The Castle Quarter (Várnegyed /hu/) is the part of Buda in Budapest, the capital city of Hungary, that lies within the defensive walls of the Buda Castle complex, corresponding to the medieval royal city of Buda. Located on Várhegy (lit. 'Castle Hill'), it is the oldest part of Budapest, having been continuously inhabited since 1247. The center of the neighborhood are the streets between the Royal Palace and Matthias Church.

==Notable sights==

- Viennese Gate

The "Bécsi kapu" (Vienna Gate) is one of the medieval gates of Buda. Today, it serves as an entrance to the district.

- Buda Castle

The first fortress on Várhegy was built in the 13th century. Following the devastation during the Turkish occupation the whole building complex was reconstructed. It now it hosts some notable museums and other monuments, among them the national library. Dísz tér (En: Dísz Square) can be found next to the complex.

- Matthias Church

A well-known church in the country. Its construction started around the same time as that of the castle. The sarcophagus of Béla III of Hungary can be seen within the building. The square in front of the church is called Szentháromság tér (En: Holy Trinity Square).

- Fisherman's Bastion

The bastion was built in the beginning of the 20th century. Its terrace provides a panorama view of the city.

********************

TASK INSTRUCTIONS:
Pick up the text on Buda's Castle Quarter after its last sentence and carry it on.

DATA FOR REVIEW:
********************

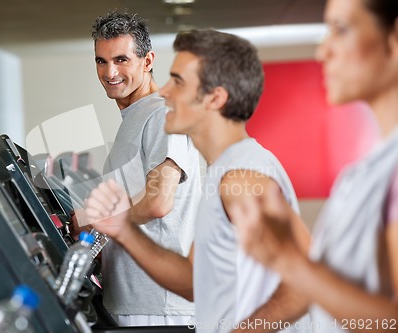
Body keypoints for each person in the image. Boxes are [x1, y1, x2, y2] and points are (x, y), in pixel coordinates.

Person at [84, 29, 311, 333]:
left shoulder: (243, 174)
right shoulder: (224, 170)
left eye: (178, 82)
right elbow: (193, 281)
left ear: (214, 97)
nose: (164, 92)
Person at [230, 0, 398, 332]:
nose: (323, 51)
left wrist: (289, 262)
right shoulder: (363, 172)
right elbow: (325, 294)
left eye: (340, 30)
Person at [85, 11, 202, 326]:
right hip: (135, 301)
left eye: (121, 60)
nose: (110, 72)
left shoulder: (163, 114)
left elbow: (158, 202)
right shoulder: (137, 117)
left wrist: (97, 224)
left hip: (156, 306)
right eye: (101, 61)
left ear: (147, 60)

********************

EXPECTED ANSWER:
==Other notable monuments==
- Baroque style apartments – the area was mainly populated after the Turkish occupation so most of the apartments carry the baroque stylistics of the 18th century, also what has been called late Rococo Zopfstil.
- Dísz Square (Budapest) – one of the main squares of the area with a nice view upon the town.
- Museum and Institute of Military – the museum provides an overview upon the history of Hungarian military.
- Museum of Telecommunication– the museum deals with the history of telecommunication.
- Church of Mary Magdalene, Budapest
- Saint Nicholas monastery and church, Budapest
- Arany Sas Museum of Medicine
- Lutheran Church of Budavár
- National Archives of Hungary
- Hospital in the Rock - The site served as a shelter during the bombings; now it is an exhibition.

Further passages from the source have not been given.